DIARIO DEL AÑO DEL DESASTRE (II). HUIS CLOS
Decía Balzac que los verdaderos héroes de la Historia no eran los grandes generales napoleónicos enterrados en El Panteón de París, sino gentes anónimas como aquellos trescientos soldados que se presentaron voluntarios a construir un puente con barcazas para permitir que más de medio millón de hombres, o sea, la grande armée, pudiera cruzar la Berezina, evitando así que sus compañeros fueran diezmados por los cosacos. Construir aquel puente en pleno invierno, dentro del agua helada, suponía una muerte casi segura. Pero había que sacrificarse, y tenían que hacerlo tipos aguerridos y generosos que sabían que no iban a pasar a la Historia, ni figurar en ninguna columna como la de Trajano ni en ningún friso como el de las Panateas.
Pero tal es el destino de la Humanidad. Por lo general, y como decía Giraudoux, en las guerras se quedan los mejores y no todos los que sobreviven son dignos de ostentar las condecoraciones que exhiben en los desfiles. ¿Y a cuento de qué esto? Pues a cuento de la impotencia que uno siente, encerrado en su huis clos, como ratas enclaustradas, viendo pasar los días y esa retahíla de cadáveres anónimos sin que tú puedas hacer otra cosa que salir al balcón a las ocho de la tarde cada día y ensalzar la labor de esos héroes con nombre y apellido, esos seres de corazón inmenso y generoso que, prácticamente con lo puesto –siempre la misma improvisación– están ahí, a diario, noche y día, librando un combate sin tregua contra un enemigo minúsculo pero implacable como es el coronavirus. Esos mismos que la noche del martes lanzaban un mensaje desesperado, sintiéndose impotentes ante los centenares de enfermos que llegaban en masa a urgencias del Hospital General de Albacete, como esos médicos que tratan de salvar vidas con sierras en las batallas cuerpo a cuerpo.

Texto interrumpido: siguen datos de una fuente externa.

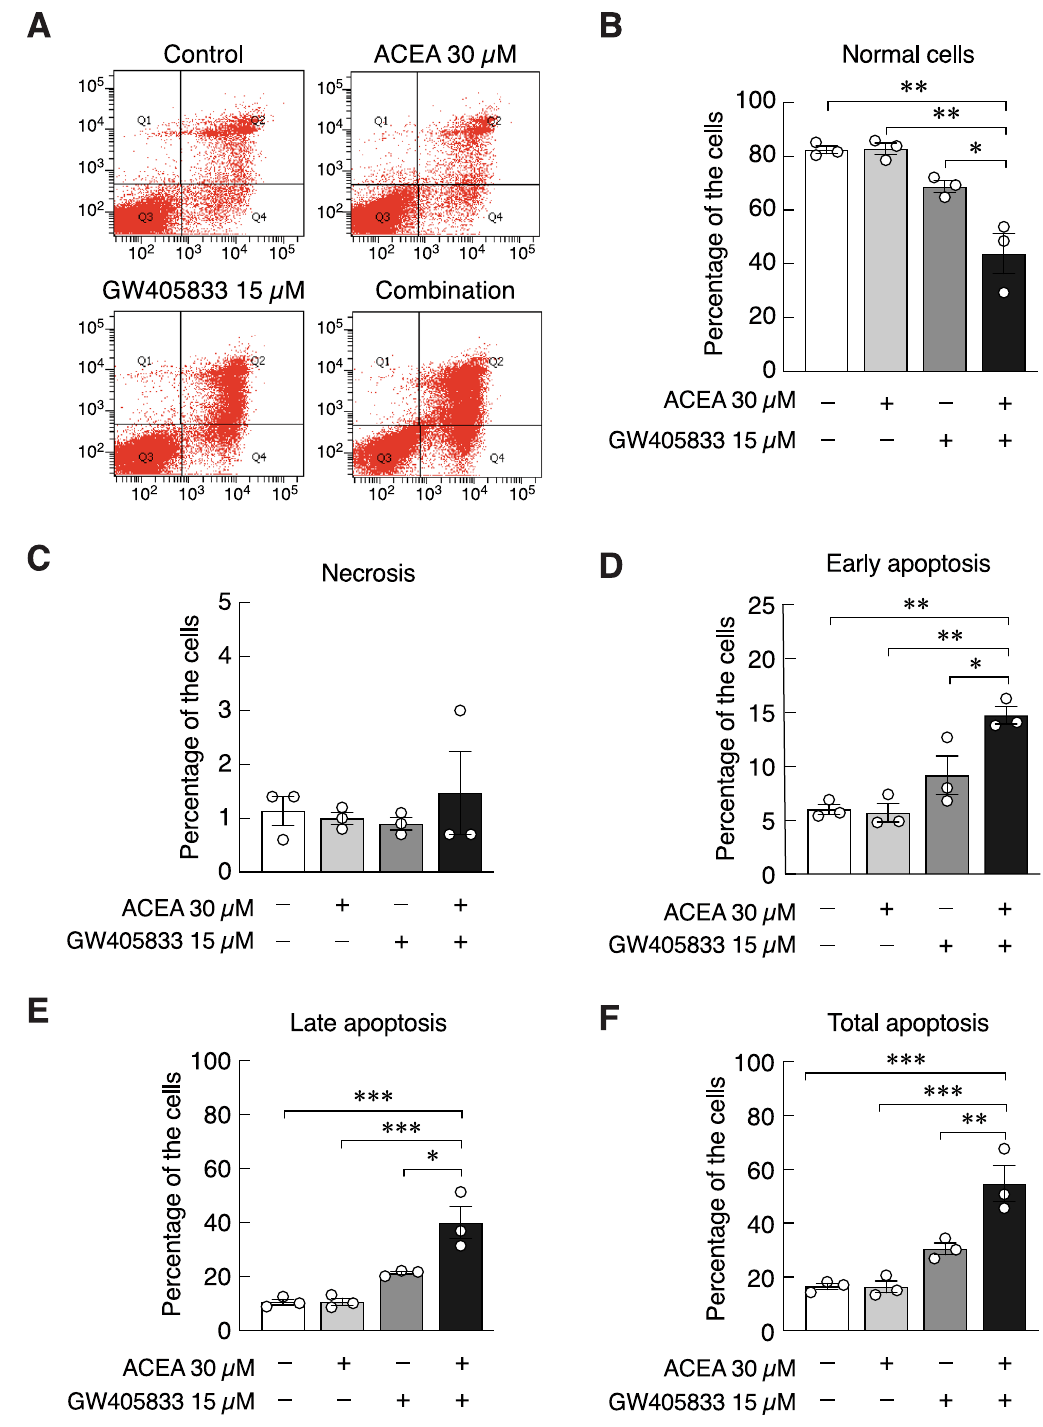
Figure 5. Combining effects of ACEA and GW405833 induced apoptosis in MDA-MB-231 cells ( a ) Apoptotic cell death in cells treated for 48 h with 30 µM ACEA, 15 µM GW405833, or a combination of both agents was analyzed by flow cytometry using Annexin-V-FITC and PI double staining. Quantified data of ( b ) normal cells, ( c ) necrosis, ( d ) early apoptosis, ( e ) late apoptosis and ( f ) total apoptosis, after treatment with CB receptor agonists were shown. Bar graphs represent mean ± SEM of three independent biological experiments. (*** p < 0.001, ** p < 0.01, * p <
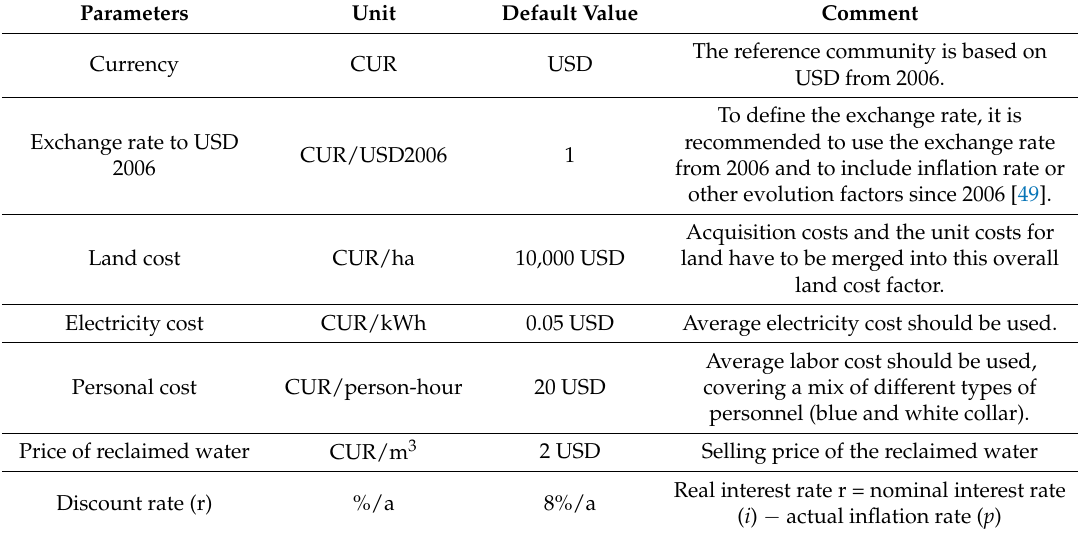
Table 7. Parameters considered in the community profiles for the calculation of the cost component. Parameters Unit Default Value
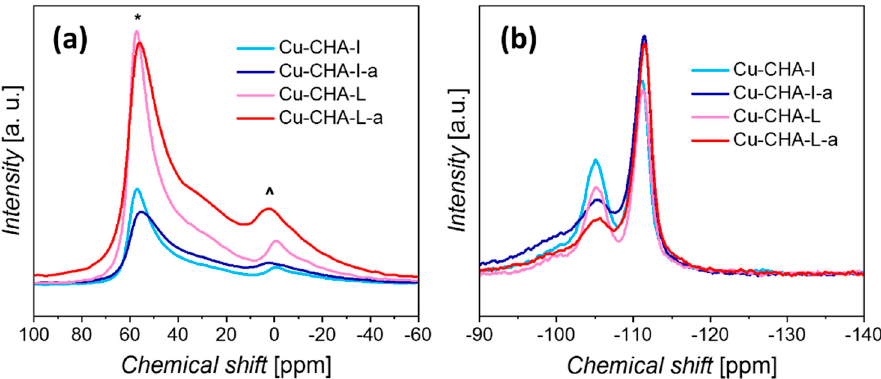
Figure 7. ( a ) 27 Al and ( b ) 29 Si solid state NMR spectra of Cu-CHA-I, Cu-CHA-I-a, Cu-CHA-L, Cu- CHA-L-a. In 27 Al NMR spectra, the peaks marked with “*” and “^” were attributed to tetrahedral Al incorporated into the framework and extra-framework octahedral Al,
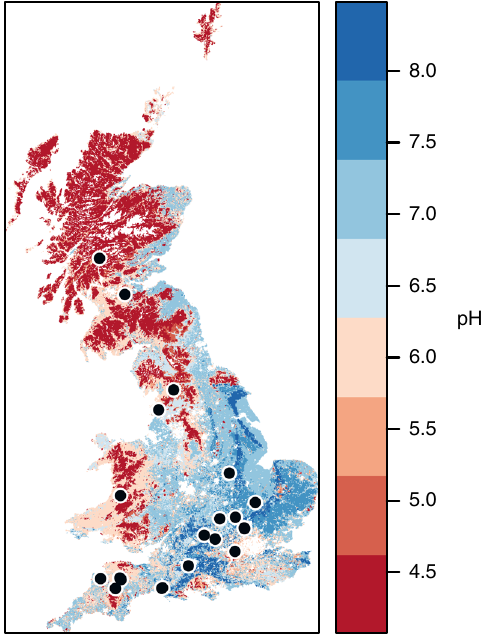
Fig. 1 Geographical distribution of sampling sites. Soil sampling locations across Britain are displayed over a soil pH map of Britain created using maptools [https://CRAN.R-project.org/package = maptools] and gstat [https://CRAN.R-project.org/package = gstat] packages under the R environment software; pH data was derived from the UK Soils portal (ukso. org). Soils were sampled from 56 sites, and 21 local land use contrasts were available to study the effects of land use intensi fi cation. Symbols of sites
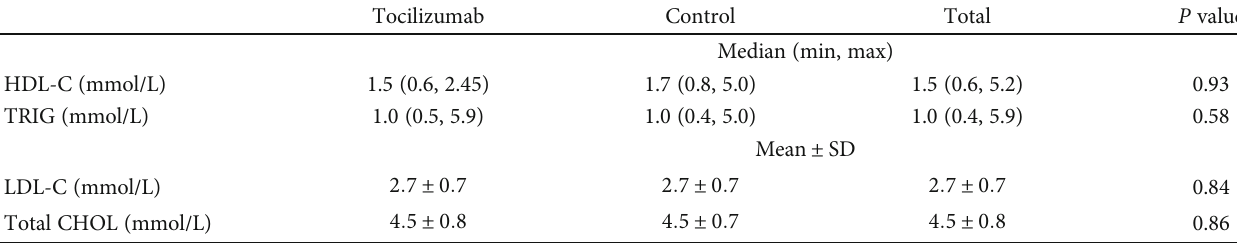
Table 4: Clinical characteristics at baseline: lipid pro fi le.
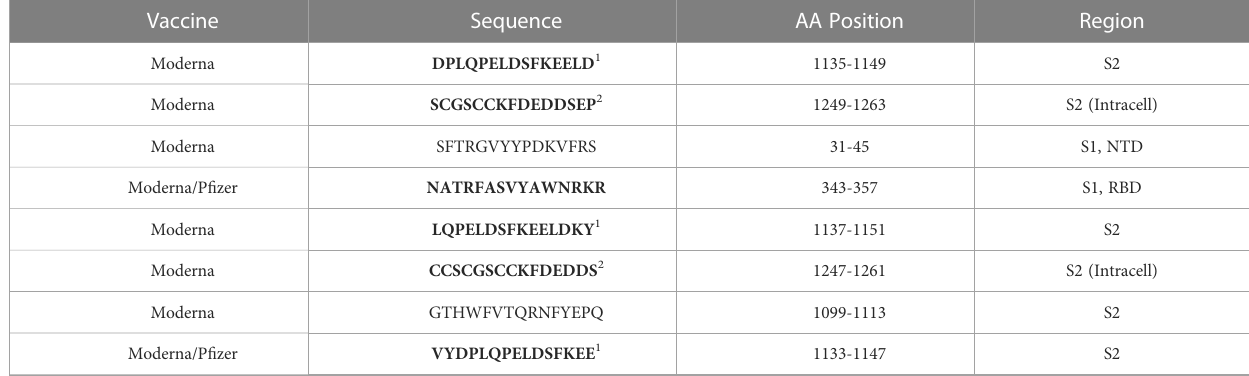
TABLE 2 Highly responsive peptides found in the vaccinated individual.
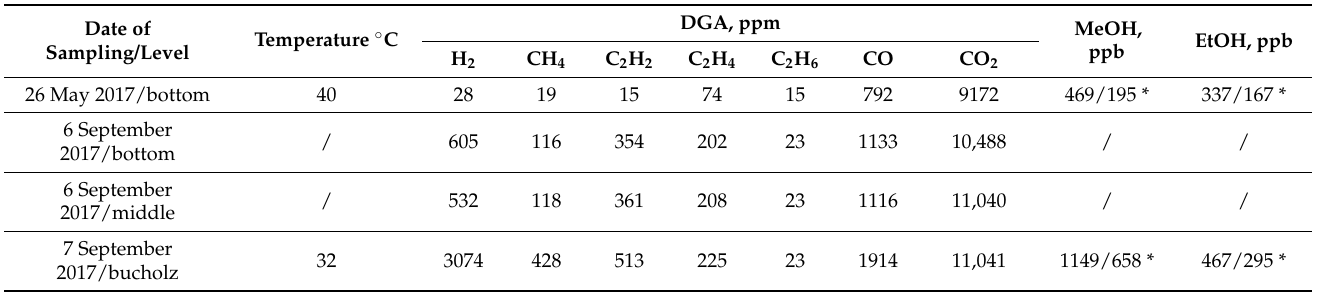
Table 8. Case 1—Dissolved gases and methanol and ethanol analysis before (26 May 2017) and after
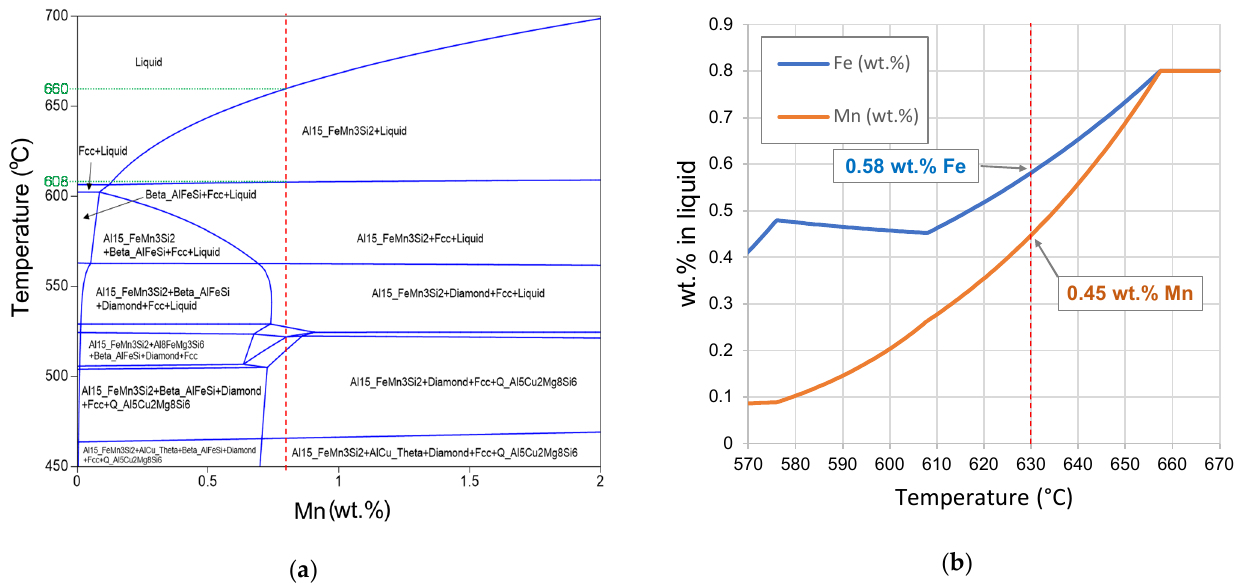
Figure 6. ( a ) Equilibrium phase diagram of the as-received Zorba cast fraction–xMn system, ( b ) Liquid composition of Zorba cast fraction alloy with the addition of 0.8 wt.% Mn for the second trial.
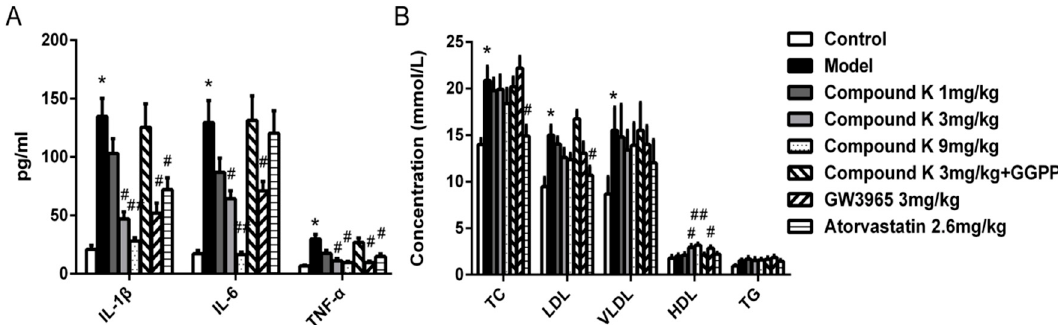
Figure 2. Effects of compound K on serous lipid profile and inflammatory cytokines in apoE − / − mice. Serous total cholesterol (TC), low density lipoprotein cholesterol (LDL), very low density lipoprotein cholesterol (VLDL), high density lipoprotein cholesterol (HDL) concentrations and triglyceride (TG) in apoE − / − mice treated with different concentrations of compound K were measured using Olympus AU-2700 automatic biochemical analyzer ( A ); Levels of serum IL-1 β , IL-6 and TNF- α were detected by Mcytomag-70K-3 Mouse Cytokine/Chemokine Magnetic Bead Panel ( B ). Data are presented as mean ± SEM ( n = 6) and analysed by ANOVA with Dunnett’s post-hoc analysis. * p < 0.05 vs. control; # p < 0.05 vs. model; ## p < 0.01 vs. model.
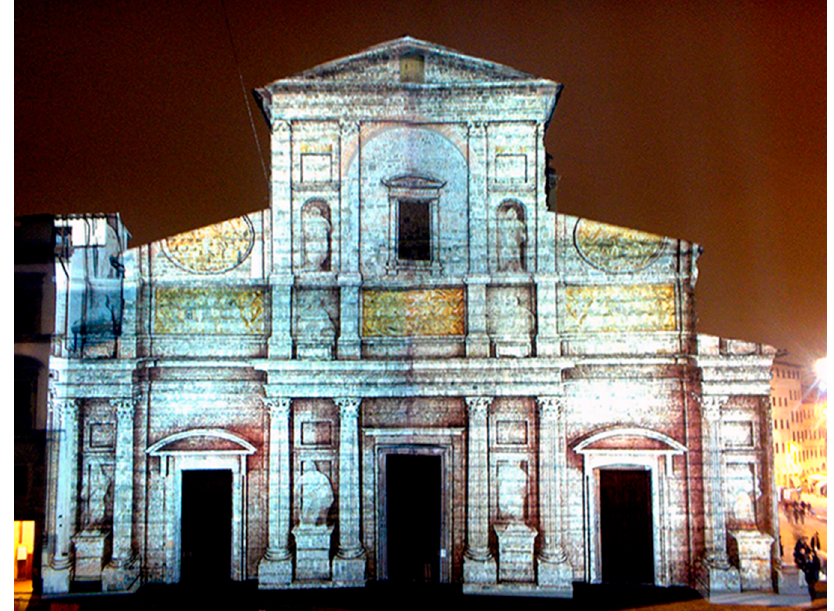
Figure 4. The original project of Michelangelo Buonarroti, overlapped to the actual rustic in Florence, in 2011. Although perfectly matched with the surface, is possible to note the discrepancy between the realized and the original drawings.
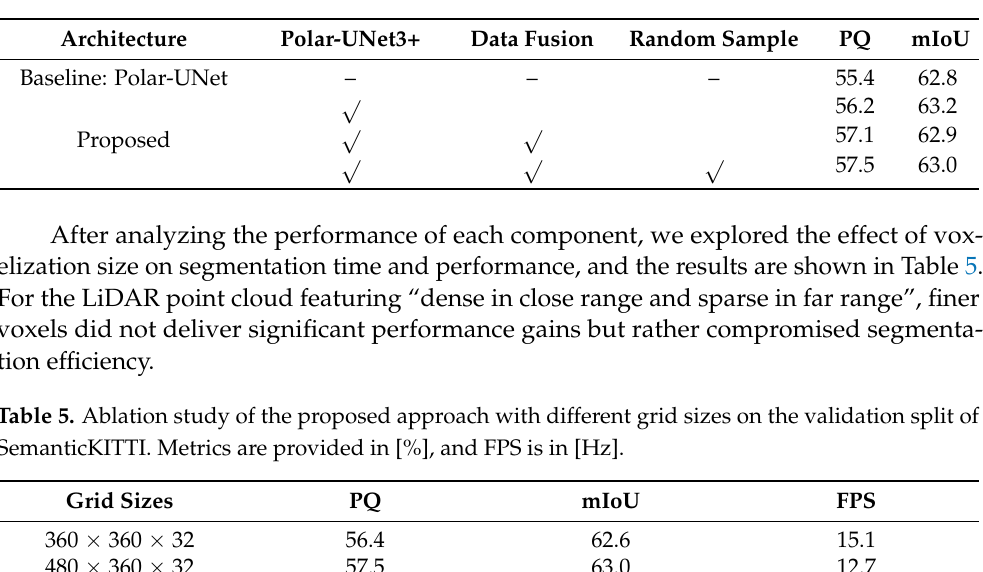
√ to represent each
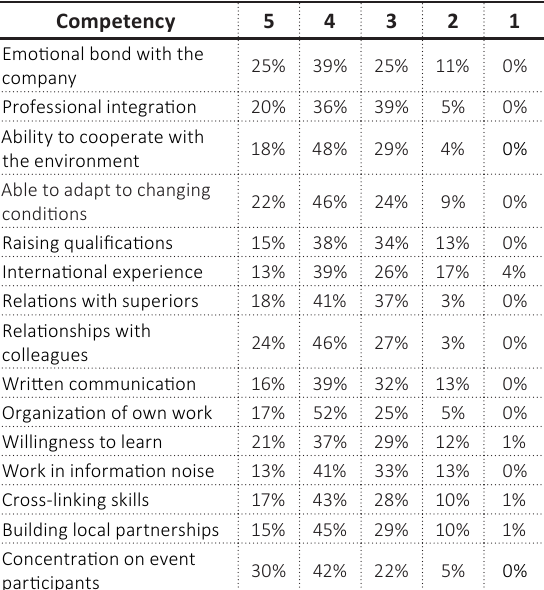
Table 4 (cont.). Social competencies of the enterprise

Una sensación de pequeñez, por más que una y mil veces te repitan que estás cumpliendo con tu deber; ¿qué deber? ¿Dejar pasar los días sin contagiarte ni contagiar? Eso está bien para quienes ni siquiera encienden la radio y la televisión: ojos que no ven, corazón que no sienten. Pero no para lo que creemos tener conciencia y sentido del deber. Las noticias que han corrido como la pólvora sobre la situación desesperada en las residencias de ancianos nos estremecen, tanto como la falta de medios con que valerosos profesionales de la medicina, doctores, médicos, enfermeros y enfermeras vienen combatiendo hasta el extenuamiento, hasta las lágrimas, viendo cómo uno tras otro se llevan a sus enfermos a la morgue, un fracaso tras otro por falta de previsión, de organización, porque estábamos muy convencidos de que teníamos la mejor sanidad de Europa, vamos que, como en el fútbol, éramos los mejores, hasta que llega el momento en que se impone la cruda realidad.
Nos pasamos la vida mirando el cielo por si cae un asteroide, por si el de enfrente nos lanza un misil; nos endeudamos hasta las pestañas para poner un escudo antimisiles, para adquirir a precio de oro material bélico, y luego resulta que el enemigo es invisible y viene de China; ese mismo país que parecía que iba a verse asolado por la plaga, y ahora resulta que no sólo la ha vencido prácticamente, sino que incluso se permite vender, también a precio de oro, mascarillas, material protector, tests, respiradores y, dentro de poco, medicamentos ad hoc. El asunto tiene bemoles y nosotros sin saber cómo el maldito virus saltó a Lombardía y de allí a España, países que están sufriendo, una vez más ante la pasividad de holandeses y germanos, las de Caín. Algo grave falla en el mundo para que andemos de este modo a la deriva. O potenciamos la investigación o el cielo se convertirá en infierno, ¿o lo es ya?